More specifically, USAID has helped rehabilitate 50 miles of the major coastal road in Aceh, Indonesia. It has reconstructed the 160-meter Arugam Bay Bridge in Sri Lanka which was destroyed by the tsunami, and built playgrounds for children coming home to coastal villages. It has developed a tsunami early warning system designed to save lives across the region. In India, more than 50 children’s day care, recreation and non-formal schools have been established to help meet the needs of 25,000 children.
More recently, Ward led USAID’s reconstruction efforts related to the South Asia Earthquake, which claimed more than 80,000 lives, mainly in Pakistan. In the first phase, USAID has helped established 228 tent schools, improved shelter for 550,000 people, supported the food needs for 1 million people, and provided cash-for-work opportunities to 45,000 Pakistanis. Longer term, USAID is rebuilding schools, health clinics and vocational training centers.

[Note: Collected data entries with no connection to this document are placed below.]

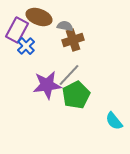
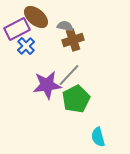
brown ellipse: moved 3 px left; rotated 20 degrees clockwise
purple rectangle: moved 1 px up; rotated 35 degrees clockwise
green pentagon: moved 4 px down
cyan semicircle: moved 16 px left, 16 px down; rotated 24 degrees clockwise
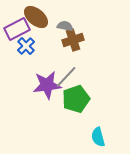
gray line: moved 3 px left, 2 px down
green pentagon: rotated 8 degrees clockwise
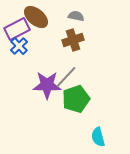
gray semicircle: moved 11 px right, 10 px up
blue cross: moved 7 px left
purple star: rotated 8 degrees clockwise
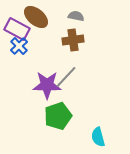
purple rectangle: rotated 55 degrees clockwise
brown cross: rotated 10 degrees clockwise
green pentagon: moved 18 px left, 17 px down
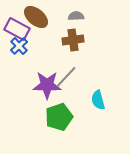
gray semicircle: rotated 14 degrees counterclockwise
green pentagon: moved 1 px right, 1 px down
cyan semicircle: moved 37 px up
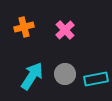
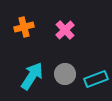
cyan rectangle: rotated 10 degrees counterclockwise
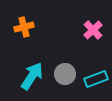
pink cross: moved 28 px right
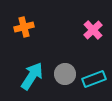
cyan rectangle: moved 2 px left
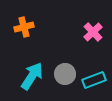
pink cross: moved 2 px down
cyan rectangle: moved 1 px down
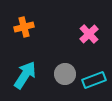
pink cross: moved 4 px left, 2 px down
cyan arrow: moved 7 px left, 1 px up
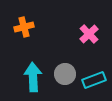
cyan arrow: moved 8 px right, 2 px down; rotated 36 degrees counterclockwise
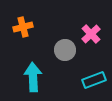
orange cross: moved 1 px left
pink cross: moved 2 px right
gray circle: moved 24 px up
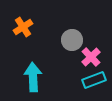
orange cross: rotated 18 degrees counterclockwise
pink cross: moved 23 px down
gray circle: moved 7 px right, 10 px up
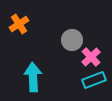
orange cross: moved 4 px left, 3 px up
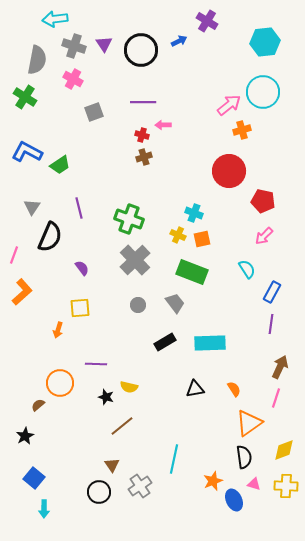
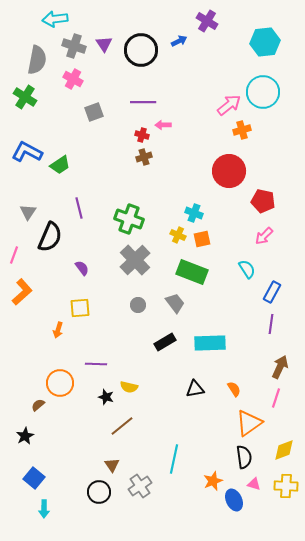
gray triangle at (32, 207): moved 4 px left, 5 px down
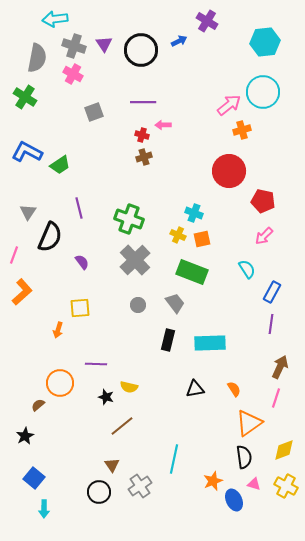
gray semicircle at (37, 60): moved 2 px up
pink cross at (73, 79): moved 5 px up
purple semicircle at (82, 268): moved 6 px up
black rectangle at (165, 342): moved 3 px right, 2 px up; rotated 45 degrees counterclockwise
yellow cross at (286, 486): rotated 25 degrees clockwise
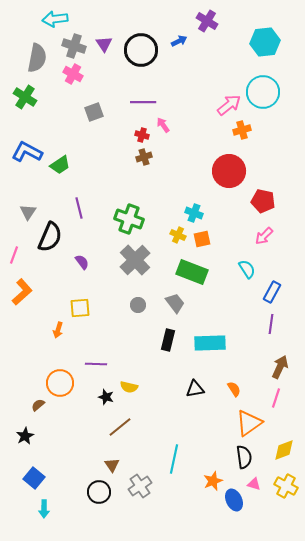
pink arrow at (163, 125): rotated 56 degrees clockwise
brown line at (122, 426): moved 2 px left, 1 px down
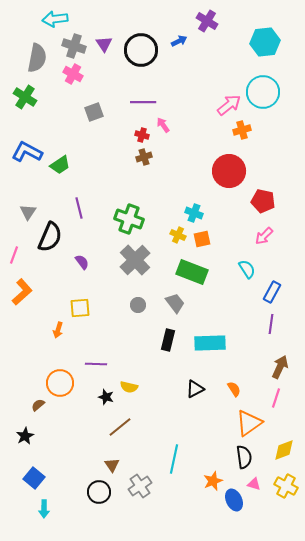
black triangle at (195, 389): rotated 18 degrees counterclockwise
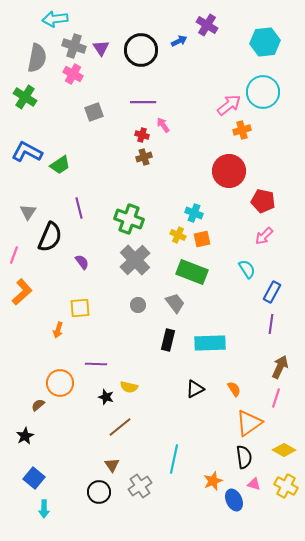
purple cross at (207, 21): moved 4 px down
purple triangle at (104, 44): moved 3 px left, 4 px down
yellow diamond at (284, 450): rotated 50 degrees clockwise
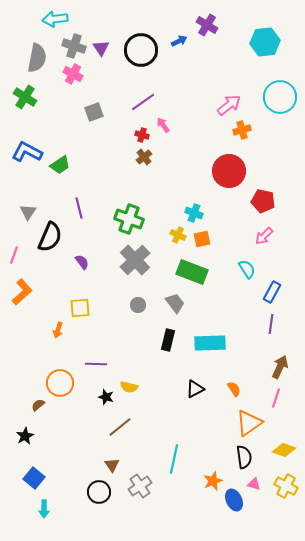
cyan circle at (263, 92): moved 17 px right, 5 px down
purple line at (143, 102): rotated 35 degrees counterclockwise
brown cross at (144, 157): rotated 21 degrees counterclockwise
yellow diamond at (284, 450): rotated 10 degrees counterclockwise
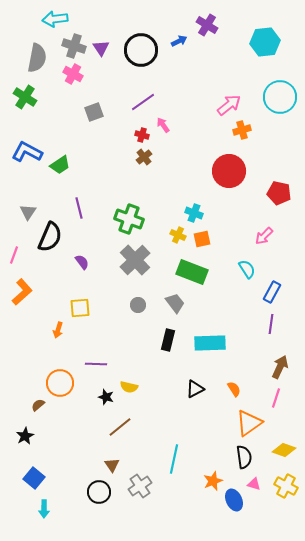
red pentagon at (263, 201): moved 16 px right, 8 px up
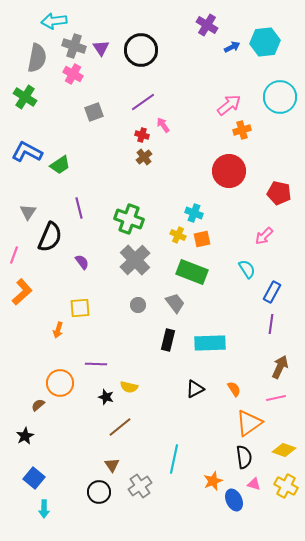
cyan arrow at (55, 19): moved 1 px left, 2 px down
blue arrow at (179, 41): moved 53 px right, 6 px down
pink line at (276, 398): rotated 60 degrees clockwise
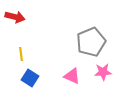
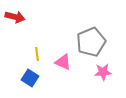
yellow line: moved 16 px right
pink triangle: moved 9 px left, 14 px up
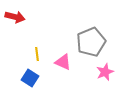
pink star: moved 2 px right; rotated 18 degrees counterclockwise
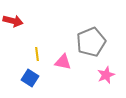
red arrow: moved 2 px left, 4 px down
pink triangle: rotated 12 degrees counterclockwise
pink star: moved 1 px right, 3 px down
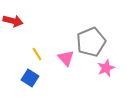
yellow line: rotated 24 degrees counterclockwise
pink triangle: moved 3 px right, 4 px up; rotated 36 degrees clockwise
pink star: moved 7 px up
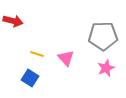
gray pentagon: moved 12 px right, 6 px up; rotated 20 degrees clockwise
yellow line: rotated 40 degrees counterclockwise
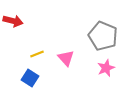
gray pentagon: rotated 24 degrees clockwise
yellow line: rotated 40 degrees counterclockwise
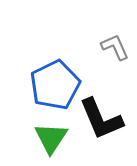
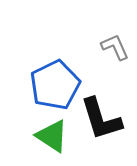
black L-shape: rotated 6 degrees clockwise
green triangle: moved 1 px right, 2 px up; rotated 30 degrees counterclockwise
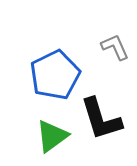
blue pentagon: moved 10 px up
green triangle: rotated 51 degrees clockwise
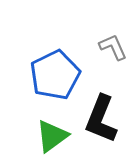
gray L-shape: moved 2 px left
black L-shape: rotated 39 degrees clockwise
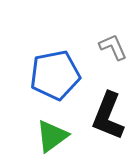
blue pentagon: rotated 15 degrees clockwise
black L-shape: moved 7 px right, 3 px up
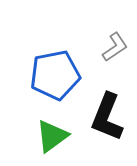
gray L-shape: moved 2 px right; rotated 80 degrees clockwise
black L-shape: moved 1 px left, 1 px down
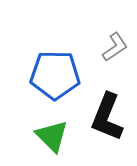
blue pentagon: rotated 12 degrees clockwise
green triangle: rotated 39 degrees counterclockwise
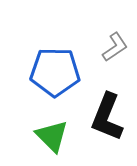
blue pentagon: moved 3 px up
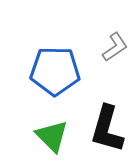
blue pentagon: moved 1 px up
black L-shape: moved 12 px down; rotated 6 degrees counterclockwise
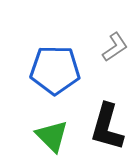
blue pentagon: moved 1 px up
black L-shape: moved 2 px up
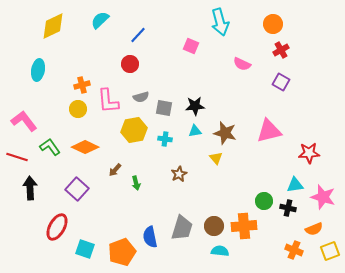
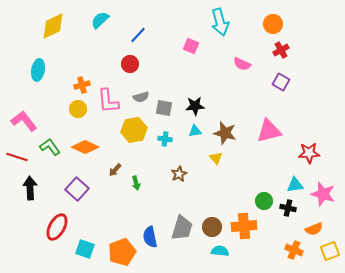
pink star at (323, 197): moved 3 px up
brown circle at (214, 226): moved 2 px left, 1 px down
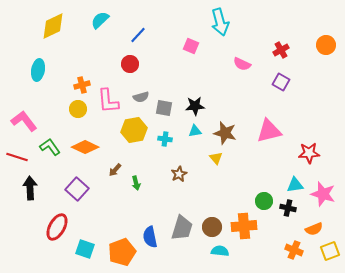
orange circle at (273, 24): moved 53 px right, 21 px down
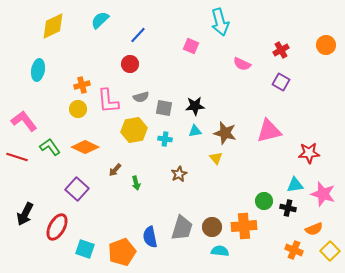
black arrow at (30, 188): moved 5 px left, 26 px down; rotated 150 degrees counterclockwise
yellow square at (330, 251): rotated 24 degrees counterclockwise
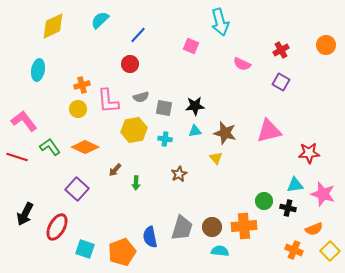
green arrow at (136, 183): rotated 16 degrees clockwise
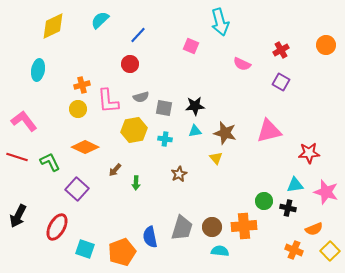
green L-shape at (50, 147): moved 15 px down; rotated 10 degrees clockwise
pink star at (323, 194): moved 3 px right, 2 px up
black arrow at (25, 214): moved 7 px left, 2 px down
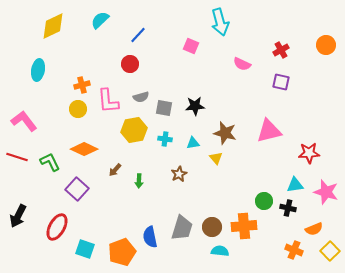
purple square at (281, 82): rotated 18 degrees counterclockwise
cyan triangle at (195, 131): moved 2 px left, 12 px down
orange diamond at (85, 147): moved 1 px left, 2 px down
green arrow at (136, 183): moved 3 px right, 2 px up
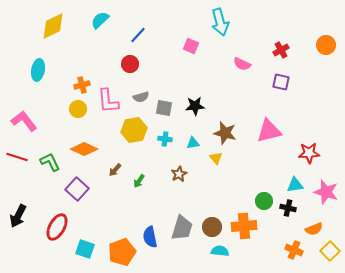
green arrow at (139, 181): rotated 32 degrees clockwise
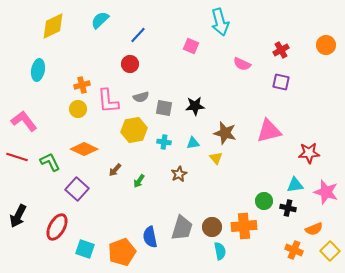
cyan cross at (165, 139): moved 1 px left, 3 px down
cyan semicircle at (220, 251): rotated 72 degrees clockwise
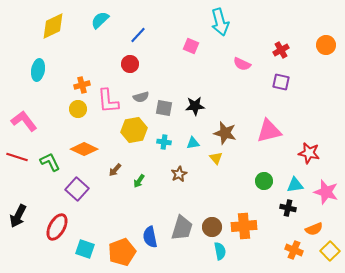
red star at (309, 153): rotated 15 degrees clockwise
green circle at (264, 201): moved 20 px up
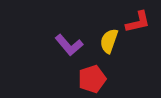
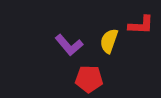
red L-shape: moved 3 px right, 3 px down; rotated 16 degrees clockwise
red pentagon: moved 3 px left; rotated 20 degrees clockwise
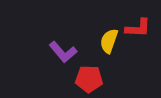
red L-shape: moved 3 px left, 3 px down
purple L-shape: moved 6 px left, 7 px down
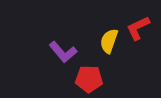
red L-shape: rotated 152 degrees clockwise
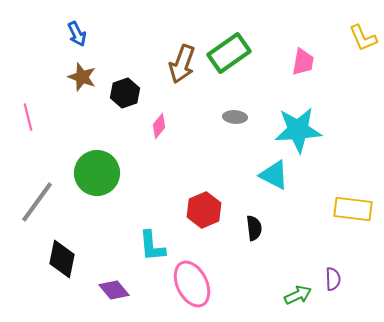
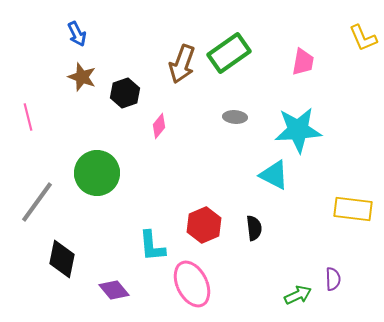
red hexagon: moved 15 px down
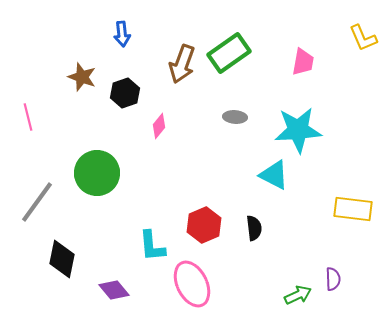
blue arrow: moved 45 px right; rotated 20 degrees clockwise
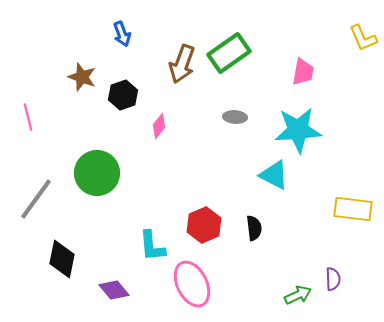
blue arrow: rotated 15 degrees counterclockwise
pink trapezoid: moved 10 px down
black hexagon: moved 2 px left, 2 px down
gray line: moved 1 px left, 3 px up
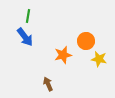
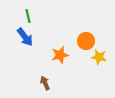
green line: rotated 24 degrees counterclockwise
orange star: moved 3 px left
yellow star: moved 2 px up
brown arrow: moved 3 px left, 1 px up
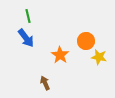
blue arrow: moved 1 px right, 1 px down
orange star: rotated 24 degrees counterclockwise
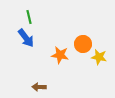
green line: moved 1 px right, 1 px down
orange circle: moved 3 px left, 3 px down
orange star: rotated 24 degrees counterclockwise
brown arrow: moved 6 px left, 4 px down; rotated 64 degrees counterclockwise
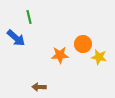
blue arrow: moved 10 px left; rotated 12 degrees counterclockwise
orange star: rotated 12 degrees counterclockwise
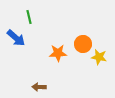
orange star: moved 2 px left, 2 px up
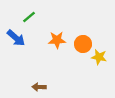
green line: rotated 64 degrees clockwise
orange star: moved 1 px left, 13 px up
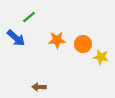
yellow star: moved 2 px right
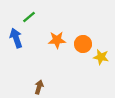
blue arrow: rotated 150 degrees counterclockwise
brown arrow: rotated 104 degrees clockwise
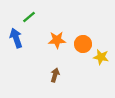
brown arrow: moved 16 px right, 12 px up
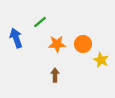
green line: moved 11 px right, 5 px down
orange star: moved 4 px down
yellow star: moved 3 px down; rotated 14 degrees clockwise
brown arrow: rotated 16 degrees counterclockwise
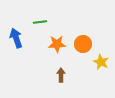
green line: rotated 32 degrees clockwise
yellow star: moved 2 px down
brown arrow: moved 6 px right
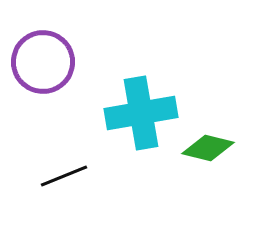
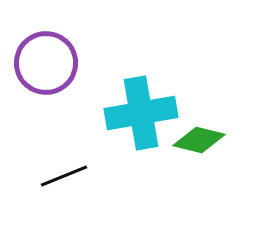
purple circle: moved 3 px right, 1 px down
green diamond: moved 9 px left, 8 px up
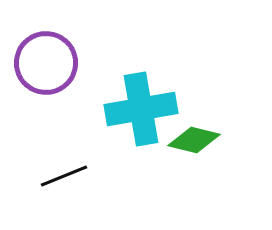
cyan cross: moved 4 px up
green diamond: moved 5 px left
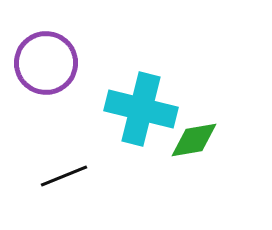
cyan cross: rotated 24 degrees clockwise
green diamond: rotated 24 degrees counterclockwise
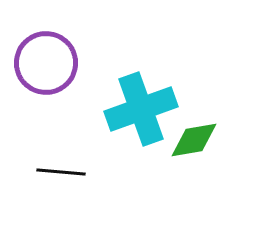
cyan cross: rotated 34 degrees counterclockwise
black line: moved 3 px left, 4 px up; rotated 27 degrees clockwise
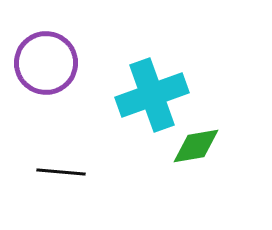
cyan cross: moved 11 px right, 14 px up
green diamond: moved 2 px right, 6 px down
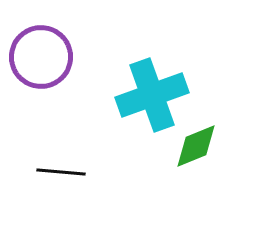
purple circle: moved 5 px left, 6 px up
green diamond: rotated 12 degrees counterclockwise
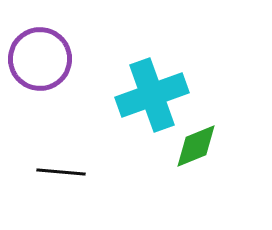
purple circle: moved 1 px left, 2 px down
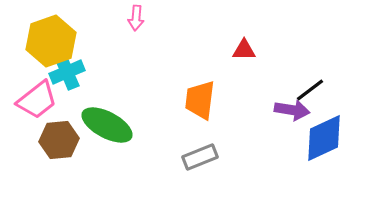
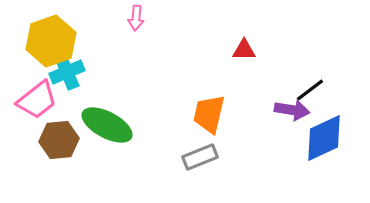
orange trapezoid: moved 9 px right, 14 px down; rotated 6 degrees clockwise
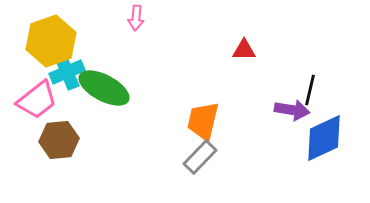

Ward has also employed some innovative strategies to provide relief for the earthquake victims, placing a strong emphasis on public/private partnerships. He has identified the Pakistani community in the United States as a critical potential source of support and has spoken personally at several outreach events with Pakistani business and community leaders to enlist support. He also serves as the U.S. government advisor for the South Asia Earthquake Relief Fund. The Fund is led by the CEOs of Citigroup, General Electric, Pfizer and Xerox, and the former head of United Parcel Service, who were asked by President Bush to raise private funding for relief and reconstruction. Ward has spent countless hours advising this group on issues such as current relief efforts by the U.S. and Pakistani governments, security concerns in the affected regions, and proper mechanisms the Fund should use for disbursing payments.
Hopefully, we will never see another natural disaster on the scale of the tsunami or earthquake. But if we do, it’s good to know that Mark Ward will be on the case.
This medalist was the recipient of the International Affairs Medal. This medal was combined with the National Security category in 2008, and renamed the Safety, Security and International Affairs Medal in 2020.